By David Bowden 27/08/14

I’m all for free speech, says our columnist David Bowden, but don't shrug off your offensive comments as “banter”...

“Calm down mate: it’s only banter.”

This phrase from my student days still cuts through me like an air raid siren: something stupid this way comes. Banter went mainstream last week, deployed in defence of football manager Malky Mackay after some unpleasant abusive text messages came to light. For my sanity and yours, we need to end this scourge.

“Banter” – if you’ve been lucky to avoid it so far in your life – is a term for friendly piss-taking. It was once the sole preserve of sports teams, army cadets, risk-taking scouts and wannabe-soldiers who need their fun rigorously structured and easily understood. Yet at some point over the past few years banter went from niche social activity to major youth discourse, often neatly mocked in comedies such as Fresh Meat and The Inbetweeners.

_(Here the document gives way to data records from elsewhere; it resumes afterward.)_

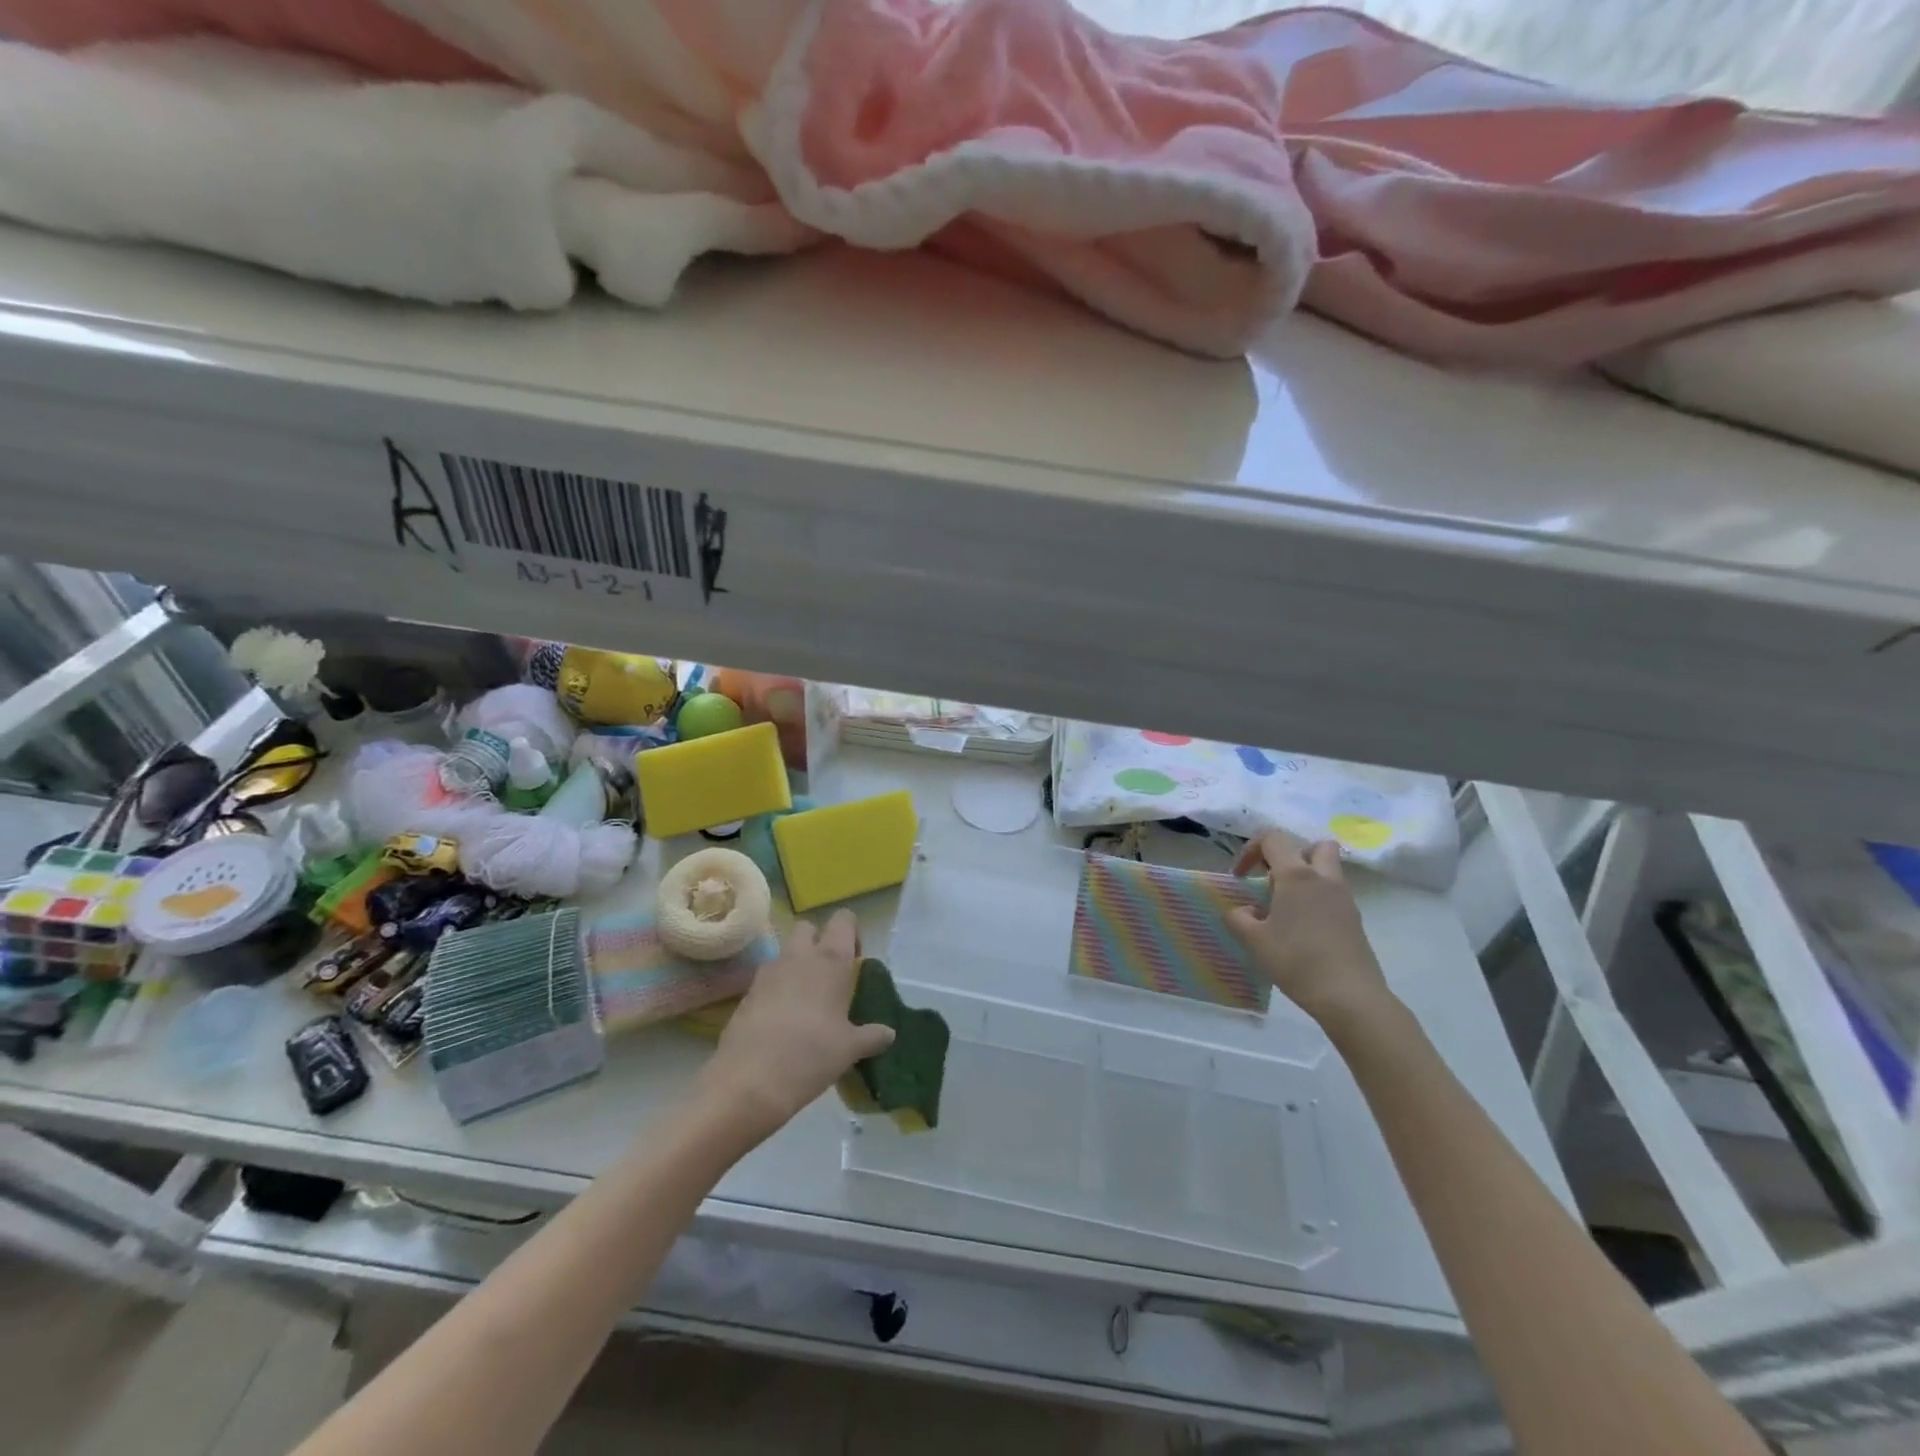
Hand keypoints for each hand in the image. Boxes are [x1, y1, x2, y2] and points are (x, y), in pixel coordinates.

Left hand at [697, 910, 894, 1143]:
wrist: (749, 1082)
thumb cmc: (811, 1056)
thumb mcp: (849, 1050)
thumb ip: (871, 1036)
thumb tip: (888, 1033)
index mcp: (830, 960)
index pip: (843, 920)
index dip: (851, 933)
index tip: (855, 960)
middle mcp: (799, 957)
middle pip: (807, 928)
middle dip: (818, 941)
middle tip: (829, 975)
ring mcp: (768, 972)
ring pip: (784, 952)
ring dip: (795, 964)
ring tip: (805, 1001)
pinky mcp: (746, 993)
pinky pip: (766, 978)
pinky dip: (776, 988)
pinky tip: (782, 1020)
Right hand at [1228, 831, 1393, 1032]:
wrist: (1349, 996)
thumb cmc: (1296, 960)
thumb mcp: (1254, 940)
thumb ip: (1239, 918)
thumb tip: (1244, 911)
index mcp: (1297, 875)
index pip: (1273, 839)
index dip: (1251, 850)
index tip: (1240, 876)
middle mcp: (1324, 879)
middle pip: (1315, 846)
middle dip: (1292, 855)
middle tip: (1274, 879)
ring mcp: (1344, 899)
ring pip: (1328, 870)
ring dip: (1307, 878)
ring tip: (1285, 906)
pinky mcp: (1355, 920)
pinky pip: (1334, 895)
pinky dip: (1317, 900)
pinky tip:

Suddenly complete strangers you met in the pub would start conversations with a stream of abuse before blinking, uncomprehending, at you for not getting “the bants.” Non-PC jokes and comments you were no longer divided into categories as nuanced as funny or not funny, bad taste or offensive, insulting or edgy: they were all simply “just banter.” To not laugh along while some braying idiot declared your mum a whore was tantamount to heresy as long as they declared it in the name of banter.

Announcing the joke you’ve just uttered is “banter” recalls F Scott Fitzgerald’s warning to young writers not to use exclamation marks on the grounds it was “like laughing at your own joke.” I try not to be too sniffy: I’ve been in sports teams, worked in offices and bookmakers, run student welfare services and each has its own unique kind of bonding and unwritten rules for banter. I tend to agree with Salman Rushdie that “without the freedom to offend, [freedom of expression] ceases to exist” and we should be at our freest when talking in private, even if others overhear. As a principle of free speech, that should also extend to expressing views that many others may find repellant.

I also become uneasy when public figures get hauled over the coals when embarrassing or even deeply unpleasant private emails and text messages are revealed, as though laughing about something was the same as acting upon it.  I get wary when others start pronouncing on what is “appropriate” behavior for others in private, as though the whole messy context that is human life should be reducible to the grim bureaucracy of a human resources tribunal.

But if the current censorious climate has the effect of knocking banter off its perch, we may all be a little grateful. Banter is irony at its most cowardly and dishonest. Declaring something as “just banter” isn’t about striking a brave blow for free expression or the right to be offensive in private. It’s a way of distancing yourself from responsibility for what you’ve said: less the free speech rallying cry of “publish and be damned” and a little more “publish – and call it banter if someone gets upset.” Its sheer disingenuousness is probably why that bloke who calls himself the “bantersaurus” isn’t funny.

We all tell jokes to loved ones and friends, for all kinds of reasons, that we don’t really mean or wouldn’t dare express to others. If you make a joke that someone else finds offensive or upsetting then be prepared to defend yourself or apologise: simply adding an ironic, passive aggressive disclaimer to it won’t help. Laughter, argued the philosopher Henri Bergson in a famous essay, usually requires “a momentary anaesthesia of the heart.” It’s a useful reminder that sometimes we joke about things precisely because we don’t mean them, and it’s also helpful to note that we wouldn’t still be quoting Bergson today if he’d followed it up by simply shouting “bants!”